È così che lo storico Raffaello Piracci ribattezzò il bombardamento anglo-americano avvenuto il 27 aprile del 1943, giorno, appunto, del Lunedì dell'angelo, che costò la vita a 35 persone. Molti anche i feriti tra uomini, donne, bambini e bambine. Fu danneggiato il teatro comunale.
La commemorazione è organizzata, per motivi di praticità, nel giorno della Liberazione dal nazifascismo, il 25 aprile, anche se il bombardamento avvenne in pieno conflitto mondiale.

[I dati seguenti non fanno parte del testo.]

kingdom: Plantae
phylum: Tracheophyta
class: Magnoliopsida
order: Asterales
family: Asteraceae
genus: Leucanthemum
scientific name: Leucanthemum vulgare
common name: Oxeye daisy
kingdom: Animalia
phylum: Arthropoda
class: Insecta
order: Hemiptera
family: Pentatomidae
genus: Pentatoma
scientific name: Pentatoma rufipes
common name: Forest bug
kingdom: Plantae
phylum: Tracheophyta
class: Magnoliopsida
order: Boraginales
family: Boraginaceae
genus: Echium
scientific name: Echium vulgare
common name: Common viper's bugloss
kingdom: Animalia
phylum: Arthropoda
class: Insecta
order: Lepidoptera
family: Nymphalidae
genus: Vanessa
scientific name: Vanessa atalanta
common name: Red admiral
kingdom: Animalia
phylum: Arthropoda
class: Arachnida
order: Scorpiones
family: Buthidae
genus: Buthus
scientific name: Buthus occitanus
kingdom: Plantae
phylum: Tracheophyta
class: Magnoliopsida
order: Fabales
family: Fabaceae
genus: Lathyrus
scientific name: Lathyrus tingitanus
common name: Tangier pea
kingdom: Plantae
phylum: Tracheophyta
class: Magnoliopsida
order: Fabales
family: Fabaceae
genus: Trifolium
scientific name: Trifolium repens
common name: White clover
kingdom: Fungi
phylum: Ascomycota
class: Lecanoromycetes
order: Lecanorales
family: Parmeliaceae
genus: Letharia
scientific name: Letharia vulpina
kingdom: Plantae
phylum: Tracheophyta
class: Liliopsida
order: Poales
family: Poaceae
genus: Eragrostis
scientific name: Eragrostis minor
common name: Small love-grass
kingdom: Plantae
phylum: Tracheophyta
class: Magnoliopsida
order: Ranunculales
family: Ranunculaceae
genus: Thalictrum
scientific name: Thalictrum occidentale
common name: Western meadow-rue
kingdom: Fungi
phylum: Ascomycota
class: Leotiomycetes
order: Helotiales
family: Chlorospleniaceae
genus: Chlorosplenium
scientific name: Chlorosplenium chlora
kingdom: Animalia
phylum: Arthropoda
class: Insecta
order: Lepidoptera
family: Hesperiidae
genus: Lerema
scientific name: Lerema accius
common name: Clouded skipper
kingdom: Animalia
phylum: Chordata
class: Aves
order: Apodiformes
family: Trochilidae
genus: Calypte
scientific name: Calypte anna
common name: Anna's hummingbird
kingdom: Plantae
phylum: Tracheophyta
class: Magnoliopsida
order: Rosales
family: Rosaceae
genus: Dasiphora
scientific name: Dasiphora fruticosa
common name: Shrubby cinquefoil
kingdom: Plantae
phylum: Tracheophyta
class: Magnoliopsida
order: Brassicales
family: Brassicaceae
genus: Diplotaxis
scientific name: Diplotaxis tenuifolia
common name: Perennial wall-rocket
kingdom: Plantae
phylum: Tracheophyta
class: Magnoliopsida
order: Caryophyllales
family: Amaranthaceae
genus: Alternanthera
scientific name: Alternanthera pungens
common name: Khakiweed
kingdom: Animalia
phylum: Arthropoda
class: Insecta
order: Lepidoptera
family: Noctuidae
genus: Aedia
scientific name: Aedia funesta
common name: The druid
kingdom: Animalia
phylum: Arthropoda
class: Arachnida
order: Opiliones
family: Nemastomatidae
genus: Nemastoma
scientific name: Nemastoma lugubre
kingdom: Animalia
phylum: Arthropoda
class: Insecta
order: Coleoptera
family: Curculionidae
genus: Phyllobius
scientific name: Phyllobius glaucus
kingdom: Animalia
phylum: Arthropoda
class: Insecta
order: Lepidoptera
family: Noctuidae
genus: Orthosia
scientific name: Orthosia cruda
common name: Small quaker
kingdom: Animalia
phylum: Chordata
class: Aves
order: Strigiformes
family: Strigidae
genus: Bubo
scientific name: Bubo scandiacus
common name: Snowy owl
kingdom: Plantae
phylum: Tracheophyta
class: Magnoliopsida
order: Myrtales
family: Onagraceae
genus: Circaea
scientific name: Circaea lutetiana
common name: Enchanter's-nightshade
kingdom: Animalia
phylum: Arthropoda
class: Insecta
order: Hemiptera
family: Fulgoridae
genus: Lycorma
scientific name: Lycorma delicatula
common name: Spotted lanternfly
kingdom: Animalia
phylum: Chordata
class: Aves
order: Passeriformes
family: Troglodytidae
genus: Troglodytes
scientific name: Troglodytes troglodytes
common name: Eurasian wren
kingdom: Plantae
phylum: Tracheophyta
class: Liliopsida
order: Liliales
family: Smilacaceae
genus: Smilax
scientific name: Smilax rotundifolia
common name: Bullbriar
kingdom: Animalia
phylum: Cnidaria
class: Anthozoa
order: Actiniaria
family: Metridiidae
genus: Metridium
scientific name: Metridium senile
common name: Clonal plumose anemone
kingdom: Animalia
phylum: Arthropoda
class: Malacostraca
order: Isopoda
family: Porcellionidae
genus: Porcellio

Anche quest’anno era presente alle celebrazioni la sopravvissuta Domenica Sonatore, vedova Cosentino, 79 anni, che quella notte perse tutta la famiglia. Assente l’altra superstite, Gaetana Stella, 83 anni, che perse la madre, altri componenti della famiglia paterna, e che fu recuperata viva dalle macerie, con addosso i segni delle schegge. È stata proprio la signora Domenica, negli anni, a impegnarsi affinché la città mantenesse vivo il ricordo di quella strage.
È per «lo splendido esempio di umana solidarietà ed alto spirito di abnegazione» che fu conferita dall’allora presidente della Repubblica, Oscar Luigi Scalfaro, alla città di Trani la medaglia d’argento al valore civile, perché, si legge nella motivazione, «la popolazione si adoperava poi, con impavido spirito di sacrificio e pochi mezzi a disposizione, nella instancabile opera di sgombero delle macerie e di ricostruzione».
Proprio poche settimane fa, in occasione dell’intitolazione di una sala comunale all’ex sindaco di Trani, Giancarlo Tamborrino, suo figlio Umberto ha ricordato che il padre si impegnò nella richiesta di quel riconoscimento perché «lui conosceva bene la macchina amministrativa».
La lapide fu apposta durante l’amministrazione Tarantini. Rimane l’unico ricordo delle vittime.